Why the difference? The difference between the timing using Stats NZ projections and the timing using my projections is due to differences in assumptions and the underlying models. It would take a long post to unpack all the differences in detail. The differences between the low, medium, and high variants are easier to explain. Wellington has a head start - it was much larger in 2023 than Hamilton. However, Hamilton has both higher fertility and greater net migration than Wellington. That head start makes a bigger difference in the high variant projections than in the low variant projections, because the higher fertility and international migration in the high variant projections allow Wellington to maintain that lead for longer. In the low variant projections, Hamilton's higher fertility and net migration allow it to catch up much faster. In other words, because Wellington starts from a larger population base, assumptions that lift population growth across the whole country add more people to Wellington in absolute terms, delaying Hamilton's catchup, even though Hamilton’s underlying growth rate is higher.

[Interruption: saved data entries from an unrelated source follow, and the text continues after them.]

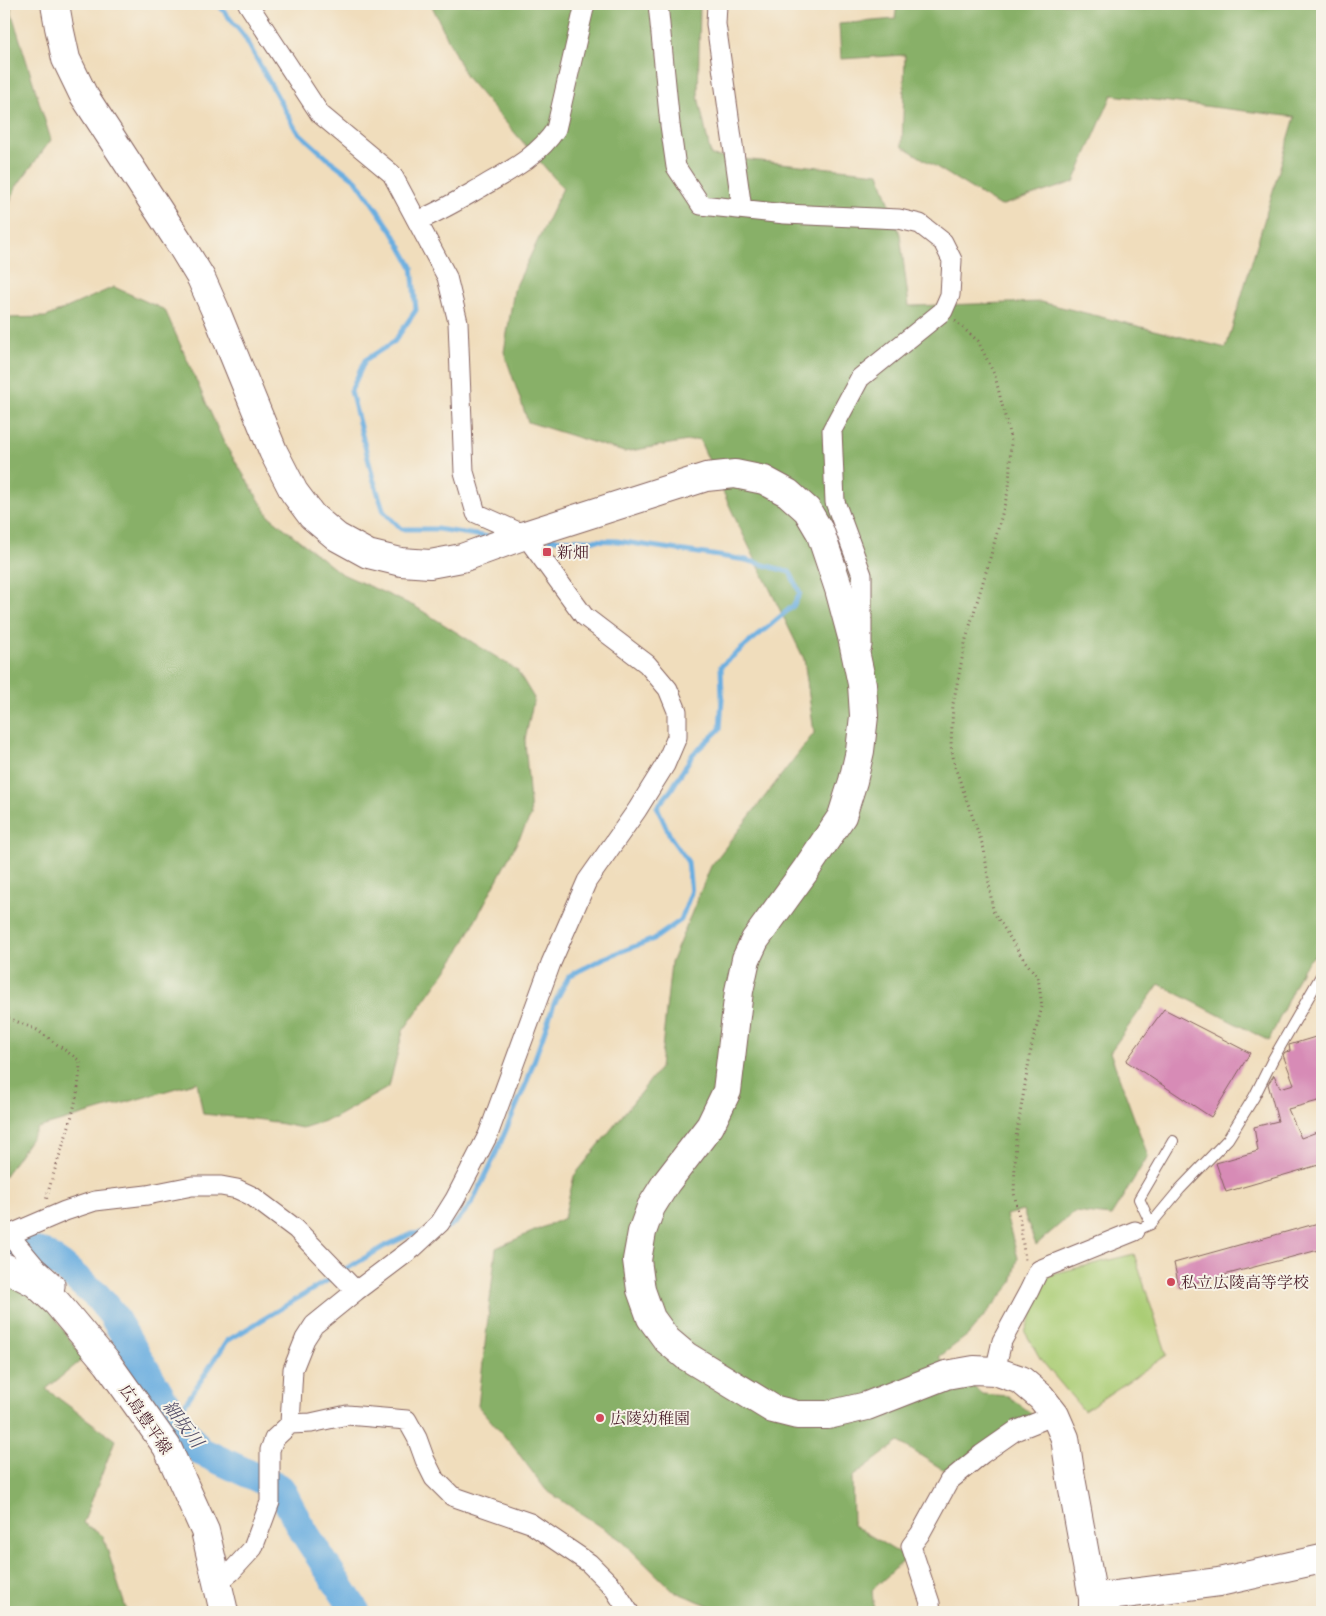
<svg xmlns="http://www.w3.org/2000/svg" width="1326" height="1616" viewBox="0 0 1326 1616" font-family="'IM FELL Double Pica','Noto Serif JP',serif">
<rect width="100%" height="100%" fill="#f7f3e8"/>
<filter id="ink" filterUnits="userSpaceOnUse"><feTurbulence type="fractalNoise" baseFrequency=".02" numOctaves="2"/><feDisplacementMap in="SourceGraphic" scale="10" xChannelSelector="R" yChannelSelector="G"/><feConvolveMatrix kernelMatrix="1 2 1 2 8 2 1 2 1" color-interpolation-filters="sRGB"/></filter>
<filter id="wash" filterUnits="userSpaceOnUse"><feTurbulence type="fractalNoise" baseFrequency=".0096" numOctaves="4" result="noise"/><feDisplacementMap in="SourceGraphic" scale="20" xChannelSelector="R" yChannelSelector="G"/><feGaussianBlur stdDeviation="1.12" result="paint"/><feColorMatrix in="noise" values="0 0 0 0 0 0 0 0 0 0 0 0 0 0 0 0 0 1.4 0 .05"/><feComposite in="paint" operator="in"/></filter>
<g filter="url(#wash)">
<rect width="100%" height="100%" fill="#f0ddbc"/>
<path fill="#abcd76" stroke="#7a7650" d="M 1134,1254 L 1167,1355 L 1084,1411 L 1041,1360 L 1025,1332 L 1048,1275 Z"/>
<path fill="#88b067" stroke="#696849" d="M 4,4 L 11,4 L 11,11 L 51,140 L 16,187 L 4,217 Z
M 431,4 L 700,4 L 698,96 L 711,156 L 879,173 L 900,234 L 909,306 L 1041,302 L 1226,348 L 1295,117 L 1112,95 L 1074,182 L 1000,206 L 902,146 L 905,55 L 841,59 L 839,24 L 895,19 L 897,4 L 1322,4 L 1322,948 L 1303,967 L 1269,1041 L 1159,984 L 1110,1052 L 1148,1156 L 1111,1216 L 1074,1212 L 1036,1245 L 1023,1211 L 1006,1215 L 1018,1258 L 1012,1283 L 968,1335 L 939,1357 L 982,1394 L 1008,1396 L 1035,1416 L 947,1472 L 899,1442 L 852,1477 L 853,1525 L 907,1558 L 872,1590 L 874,1612 L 725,1612 L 673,1591 L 621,1540 L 546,1490 L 512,1445 L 478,1406 L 496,1248 L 564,1218 L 574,1176 L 660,1068 L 671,963 L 711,866 L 814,733 L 804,659 L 736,520 L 699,439 L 624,452 L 528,422 L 504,352 L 514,290 L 563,188 L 466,77 Z
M 114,287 L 165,310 L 224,443 L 269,516 L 340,573 L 416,607 L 517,670 L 534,698 L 525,740 L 531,816 L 457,955 L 403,1031 L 389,1087 L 334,1118 L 302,1128 L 263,1120 L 203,1114 L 197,1082 L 38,1128 L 4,1177 L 4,313 L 6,318 L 46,317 Z
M 4,1275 L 48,1307 L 83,1359 L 46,1389 L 115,1440 L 83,1523 L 103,1536 L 127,1612 L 4,1612 Z"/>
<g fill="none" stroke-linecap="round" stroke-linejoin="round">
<path stroke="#6baee0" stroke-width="5" d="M 218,4 L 244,36 L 296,130 L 327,158 L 356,180 L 392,231 L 412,267 L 416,310 L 394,342 L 365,360 L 351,391 L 373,478 L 384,512 L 401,529 L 437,529 L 489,537
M 444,1229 L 456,1222 L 472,1203 L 493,1160 L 526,1084 L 554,1004 L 569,976 L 604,958 L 654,939 L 681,920 L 691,893 L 688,862 L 671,838 L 657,807 L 671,790 L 693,754 L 720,729 L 722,698 L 721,666 L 793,606 L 800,593 L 790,572 L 746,560 L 617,541 L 550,539
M 175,1419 L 227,1341 L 383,1247 L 411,1234 L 421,1233"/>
<path stroke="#6baee0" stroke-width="29" d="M 4,1250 L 18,1247 L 43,1253 L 62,1266 L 97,1296 L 112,1314 L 175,1419 L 200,1451 L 281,1489 L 300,1526 L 356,1612"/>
</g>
<g id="blocks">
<path fill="#d78bb6" d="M 1164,1009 L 1250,1053 L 1211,1117 L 1126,1061 Z
M 1322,1035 L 1322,1100 L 1288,1109 L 1301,1138 L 1322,1130 L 1322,1164 L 1226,1192 L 1216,1163 L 1258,1151 L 1254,1127 L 1278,1121 L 1268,1084 L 1274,1075 L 1280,1088 L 1294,1084 L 1283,1055 L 1285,1052 L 1290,1051 L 1289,1045 Z
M 1322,1222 L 1322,1249 L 1179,1287 L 1174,1263 Z"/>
</g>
</g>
<g filter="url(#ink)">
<use href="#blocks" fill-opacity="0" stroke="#84625e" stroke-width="1"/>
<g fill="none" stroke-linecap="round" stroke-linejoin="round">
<g stroke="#84625e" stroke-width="12">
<path id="lane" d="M 1151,1224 L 1139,1199 L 1173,1141
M 1135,1231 L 1151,1224 L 1180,1189 L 1228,1139 L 1254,1097 L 1273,1059 L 1322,974"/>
</g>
<g stroke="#84625e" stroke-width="21">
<path id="street" d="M 248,4 L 320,114 L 392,174 L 447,277 L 458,322 L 464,472 L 476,513 L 525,535 L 584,616 L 647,664 L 668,689 L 677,711 L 677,737 L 665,765 L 637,810 L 587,881 L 551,963 L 488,1135 L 455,1199 L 440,1223 L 413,1248 L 356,1291 L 314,1325 L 305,1339 L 293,1369 L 290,1424
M 658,4 L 670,125 L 676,167 L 701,205 L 785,214 L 899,219 L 920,224 L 943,242 L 952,260 L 950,295 L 943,311 L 860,378 L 832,430 L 835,502 L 862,575 L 862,646
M 717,4 L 716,24 L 742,209
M 417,221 C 439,212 459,200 480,188 C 507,172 538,157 556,129 L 585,4
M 4,1235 L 9,1235 L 35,1266 L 55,1284 L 55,1287
M 9,1235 L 65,1211 L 95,1201 L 147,1195 L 192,1186 L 221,1186 L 237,1189 L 252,1196 L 296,1229 L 356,1291
M 995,1371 L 1002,1341 L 1029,1291 L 1039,1270 L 1135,1231
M 217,1583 L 231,1572 L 253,1548 L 270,1502 L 270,1450 L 274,1439 L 290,1424 L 311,1423 L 347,1415 L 407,1420 L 417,1438 L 425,1460 L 434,1478 L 452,1496 L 530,1523 L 589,1563 L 613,1587 L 629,1612
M 931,1612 L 930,1603 L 911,1546 L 920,1534 L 949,1481 L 982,1454 L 1015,1431 L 1055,1415"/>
</g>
<g stroke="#84625e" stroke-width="30">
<path id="secondary" d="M 55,4 L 59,27 L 66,59 L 83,94 L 181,245 L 201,278 L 217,314 L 273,451 L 294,492 L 312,516 L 337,537 L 368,554 L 401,562 L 430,564 L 462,558 L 525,535 L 706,477 L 735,474 L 764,480 L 788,493 L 807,510 L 820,532 L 839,589 L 852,637 L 862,684 L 864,716 L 860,751 L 853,781 L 842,816 L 805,871 L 755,940 L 746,959 L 739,991 L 727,1091 L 710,1126 L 666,1183 L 651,1207 L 642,1232 L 637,1260 L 641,1290 L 651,1318 L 667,1340 L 686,1356 L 773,1409 L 797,1415 L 828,1415 L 867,1406 L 946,1375 L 974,1370 L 995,1371 L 1021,1380 L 1041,1397 L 1055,1415 L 1065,1438 L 1071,1478 L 1093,1598 L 1093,1612
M 1093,1598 L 1219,1582 L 1322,1559"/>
</g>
<g stroke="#84625e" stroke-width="30">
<path id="primary" d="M 4,1267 L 35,1283 L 57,1303 L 108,1364 L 167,1447 L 205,1531 L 224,1612"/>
</g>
<path stroke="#84625e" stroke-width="3" stroke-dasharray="1 4" stroke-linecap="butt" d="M 955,321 L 978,341 L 995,376 L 1011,441 L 1009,488 L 991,555 L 966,639 L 953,704 L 951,746 L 955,767 L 984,849 L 993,911 L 1024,960 L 1038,977 L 1042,1007 L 1032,1044 L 1016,1137 L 1014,1193 L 1020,1221 L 1025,1260
M 4,1016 L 37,1030 L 80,1061 C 80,1111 57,1154 46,1201"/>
<use href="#lane" stroke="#fff" stroke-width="10"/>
<use href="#street" stroke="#fff" stroke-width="19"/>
<use href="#secondary" stroke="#fff" stroke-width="28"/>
<use href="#primary" stroke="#fff" stroke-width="28"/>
</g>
</g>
<g fill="#d1495b" stroke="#f7f3e8" stroke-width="2">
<rect x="542" y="547" width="10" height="10" rx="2.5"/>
<circle cx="1171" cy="1282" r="5"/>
<circle cx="600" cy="1418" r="5"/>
</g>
<g text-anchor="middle" stroke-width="4" stroke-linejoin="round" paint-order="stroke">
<g font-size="16" fill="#4a1f2b" stroke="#f7f3e8" text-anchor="start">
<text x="557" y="558">新畑</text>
<text x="1181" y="1288">私立広陵高等学校</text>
<text x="610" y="1424">広陵幼稚園</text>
</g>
<g font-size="16" fill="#4a1f2b" stroke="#f7f3e8">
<text transform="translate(146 1419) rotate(56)" y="6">広島豊平線</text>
</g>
<g font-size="18" font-style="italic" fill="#56516a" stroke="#f7f3e8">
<text transform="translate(183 1424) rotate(53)" y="6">細坂川</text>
</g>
</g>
<rect width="1326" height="1616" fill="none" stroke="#f7f3e8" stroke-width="20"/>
</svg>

What is interesting is that the differential effect between low-variant and high-variant projections doesn't seem to be anywhere near as prominent in the Stats NZ projections as it is in my (UoW) projections. In part that is because the uncertainty expressed in my projections (proxied by the difference between the low and high variant projections) is much higher than the projections by Stats NZ. I'm comfortable with that, given that international migration in particular is highly uncertain. So, we should expect a fairly high degree of uncertainty when we project future population.

One final thing to note is a point I made in my 2019 post on this topic. Wellington City is only one part of a larger urban area ('Greater Wellington') that also includes Porirua City, Upper Hutt City, and Lower Hutt City. There is no projection that has the Hamilton urban zone catching up in population to the broader Wellington urban zone any time soon. I suspect that many people would be flabbergasted by the suggestion that Hamilton might become larger than Wellington. Many of those people would be thinking about Greater Wellington, and they would be right.

So, Hamilton will eventually be New Zealand's number three city council area in terms of population. However, the celebrations could easily be put on hold by a council amalgamation process that the government has started, which could conceivably merge some Wellington councils together, putting their combined population out of reach of Hamilton for the foreseeable future.